(解くべき問題)
本文に基づいて、次の問いに答えてください。
1. 必要なライブラリをインストールするために実行するコマンドは何ですか。
2. Python 処理系として起動するものは何ですか。
3. 本文では、コーパスとは何であると述べられていますか。

2. 以下のコマンドを実行し，必要なライブラリをインストールする．
  pip install -U gensim

【関連する外部ページ】

Python公式サイト：https://www.python.org/

【サイト内の関連ページ】

Python詳細ガイド：別ページ »

日本語文書からの単語の切り出し，品詞の判定

Python 処理系の起動

Python 処理系として，Jupyter Qt Console を起動

jupyter qtconsole

Python プログラムを動かして，結果をビジュアルに見たい．

ここでは，Jupyter Qt Console を使っている．他の開発環境（Spyder，PyCharm，PyScripter など）も便利である．

ここから先は，Jupyter Qt Console の画面で説明する．

コーパス

文書（ドキュメントの集まり）をコーパスという．

text_corpus = [
    "Human machine interface for lab abc computer applications",
    "A survey of user opinion of computer system response time",
    "The EPS user interface management system",
    "System and human system engineering testing of EPS",
    "Relation of user perceived response time to error measurement",
    "The generation of random binary unordered trees",
    "The intersection graph of paths in trees",
    "Graph minors IV Widths of trees and well quasi ordering",
    "Graph minors A survey",
]
print(text_corpus)

単語の切り出し

英語の文書から，単語を切り出す．切り出しには split() を用いる．このとき，次のことを行う．

ストップワード（for, a, of, the, and, to, in）は除去する．
大文字は小文字に変える

stoplist = set('for a of the and to in'.split(' '))

(利用可能なデータ)
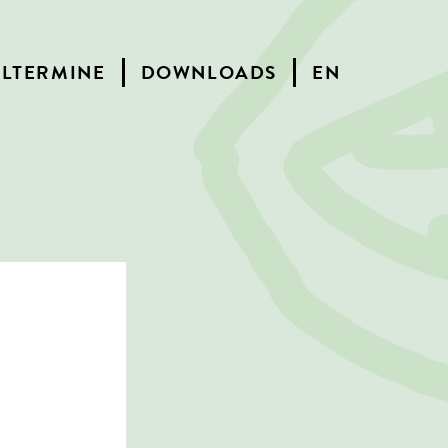
ELTERMINE
DOWNLOADS
EN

(本問の解答)
1. pip install -U gensim
2. Jupyter Qt Console
3. 文書（ドキュメントの集まり）